■ **What is needed**
Which lines in the data below contain the string "values"? Pull out each such line in full.

■ **Dataset extract**
►

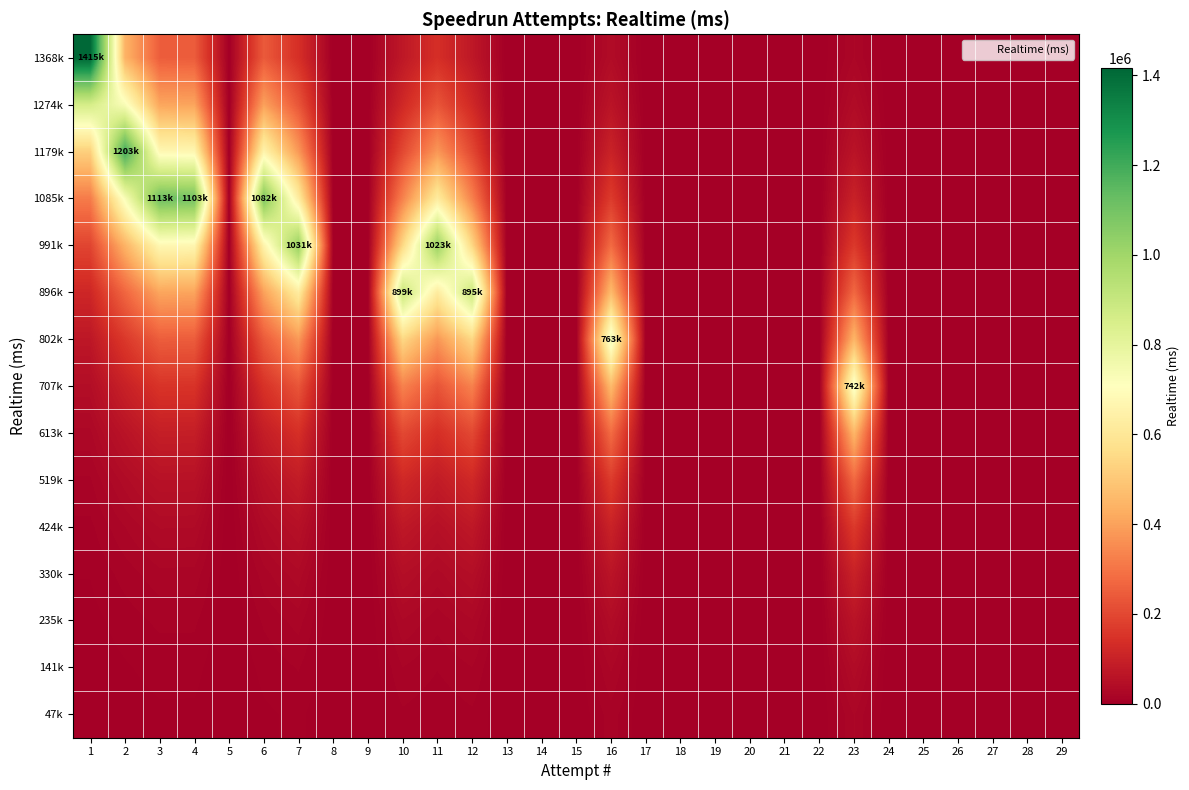

Reading right to left, list all the values displayed in this chart.

47k: 29=0.0	28=0.0	27=0.0	26=0.0	25=0.0	24=0.0	23=22408.3	22=0.0	21=0.0	20=0.0	19=0.0	18=0.0	17=0.0	16=13989.5	15=0.0	14=0.0	13=0.0	12=9947.7	11=6896.2	10=9988.2	9=0.0	8=0.0	7=6950.0	6=4424.9	5=0.0	4=4510.3	3=4552.7	2=2982.5	1=1291.0
141k: 29=0.0	28=0.0	27=0.0	26=0.0	25=0.0	24=0.0	23=36945.0	22=0.0	21=0.0	20=0.0	19=0.0	18=0.0	17=0.0	16=23064.8	15=0.0	14=0.0	13=0.0	12=16401.0	11=11370.0	10=16467.8	9=0.0	8=0.0	7=11458.6	6=7295.5	5=0.0	4=7436.3	3=7506.1	2=4917.3	1=2128.6
235k: 29=0.0	28=0.0	27=0.0	26=0.0	25=0.0	24=0.0	23=60912.1	22=0.0	21=0.0	20=0.0	19=0.0	18=0.0	17=0.0	16=38027.4	15=0.0	14=0.0	13=0.0	12=27040.6	11=18745.9	10=27150.9	9=0.0	8=0.0	7=18892.1	6=12028.2	5=0.0	4=12260.3	3=12375.4	2=8107.2	1=3509.4
330k: 29=0.0	28=0.0	27=0.0	26=0.0	25=0.0	24=0.0	23=100427.0	22=0.0	21=0.0	20=0.0	19=0.0	18=0.0	17=0.0	16=62696.6	15=0.0	14=0.0	13=0.0	12=44582.4	11=30906.8	10=44764.2	9=0.0	8=0.0	7=31147.7	6=19831.2	5=0.0	4=20213.8	3=20403.6	2=13366.6	1=5786.1
424k: 29=0.0	28=0.0	27=0.0	26=0.0	25=0.0	24=0.0	23=165576.2	22=0.0	21=0.0	20=0.0	19=0.0	18=0.0	17=0.0	16=103369.2	15=0.0	14=0.0	13=0.0	12=73504.0	11=50956.7	10=73803.7	9=0.0	8=0.0	7=51353.9	6=32696.1	5=0.0	4=33327.0	3=33639.9	2=22037.8	1=9539.6
519k: 29=0.0	28=0.0	27=0.0	26=0.0	25=0.0	24=0.0	23=272989.0	22=0.0	21=0.0	20=0.0	19=0.0	18=0.0	17=0.0	16=170427.0	15=0.0	14=0.0	13=0.0	12=121187.6	11=84013.4	10=121681.7	9=0.0	8=0.0	7=84668.3	6=53906.7	5=0.0	4=54946.9	3=55462.7	2=36334.2	1=15728.2
613k: 29=0.0	28=0.0	27=0.0	26=0.0	25=0.0	24=0.0	23=450082.7	22=0.0	21=0.0	20=0.0	19=0.0	18=0.0	17=0.0	16=280986.7	15=0.0	14=0.0	13=0.0	12=199804.6	11=138514.7	10=200619.2	9=0.0	8=0.0	7=139594.4	6=88877.1	5=0.0	4=90592.1	3=91442.6	2=59904.9	1=25931.4
707k: 29=0.0	28=0.0	27=0.0	26=0.0	25=0.0	24=0.0	23=742061.0	22=0.0	21=0.0	20=0.0	19=0.0	18=0.0	17=0.0	16=463268.7	15=0.0	14=0.0	13=0.0	12=329422.1	11=228372.2	10=330765.2	9=0.0	8=0.0	7=230152.3	6=146533.6	5=0.0	4=149361.2	3=150763.4	2=98766.5	1=42753.6
802k: 29=0.0	28=0.0	27=0.0	26=0.0	25=0.0	24=0.0	23=450082.7	22=0.0	21=0.0	20=0.0	19=0.0	18=0.0	17=0.0	16=763801.0	15=0.0	14=0.0	13=0.0	12=543125.2	11=376522.0	10=545339.6	9=0.0	8=0.0	7=379457.0	6=241593.1	5=0.0	4=246254.9	3=248566.8	2=162838.4	1=70488.8
896k: 29=0.0	28=0.0	27=0.0	26=0.0	25=0.0	24=0.0	23=272989.0	22=0.0	21=0.0	20=0.0	19=0.0	18=0.0	17=0.0	16=463268.7	15=0.0	14=0.0	13=0.0	12=895462.0	11=620779.9	10=899113.0	9=0.0	8=0.0	7=625618.8	6=398319.6	5=0.0	4=406005.7	3=409817.3	2=268475.1	1=116216.4
991k: 29=0.0	28=0.0	27=0.0	26=0.0	25=0.0	24=0.0	23=165576.2	22=0.0	21=0.0	20=0.0	19=0.0	18=0.0	17=0.0	16=280986.7	15=0.0	14=0.0	13=0.0	12=543125.2	11=1023493.0	10=545339.6	9=0.0	8=0.0	7=1031471.0	6=656718.0	5=0.0	4=669390.3	3=675674.5	2=442640.6	1=191608.5
1085k: 29=0.0	28=0.0	27=0.0	26=0.0	25=0.0	24=0.0	23=100427.0	22=0.0	21=0.0	20=0.0	19=0.0	18=0.0	17=0.0	16=170427.0	15=0.0	14=0.0	13=0.0	12=329422.1	11=620779.9	10=330765.2	9=0.0	8=0.0	7=625618.8	6=1082745.0	5=0.0	4=1103638.0	3=1113999.0	2=729791.0	1=315909.0
1179k: 29=0.0	28=0.0	27=0.0	26=0.0	25=0.0	24=0.0	23=60912.1	22=0.0	21=0.0	20=0.0	19=0.0	18=0.0	17=0.0	16=103369.2	15=0.0	14=0.0	13=0.0	12=199804.6	11=376522.0	10=200619.2	9=0.0	8=0.0	7=379457.0	6=656718.0	5=0.0	4=669390.3	3=675674.5	2=1203222.0	1=520845.9
1274k: 29=0.0	28=0.0	27=0.0	26=0.0	25=0.0	24=0.0	23=36945.0	22=0.0	21=0.0	20=0.0	19=0.0	18=0.0	17=0.0	16=62696.6	15=0.0	14=0.0	13=0.0	12=121187.6	11=228372.2	10=121681.7	9=0.0	8=0.0	7=230152.3	6=398319.6	5=0.0	4=406005.7	3=409817.3	2=729791.0	1=858729.7
1368k: 29=0.0	28=0.0	27=0.0	26=0.0	25=0.0	24=0.0	23=22408.3	22=0.0	21=0.0	20=0.0	19=0.0	18=0.0	17=0.0	16=38027.4	15=0.0	14=0.0	13=0.0	12=73504.0	11=138514.7	10=73803.7	9=0.0	8=0.0	7=139594.4	6=241593.1	5=0.0	4=246254.9	3=248566.8	2=442640.6	1=1415806.0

◄

■ **Solution for this exercise**
Reading right to left, list all the values displayed in this chart.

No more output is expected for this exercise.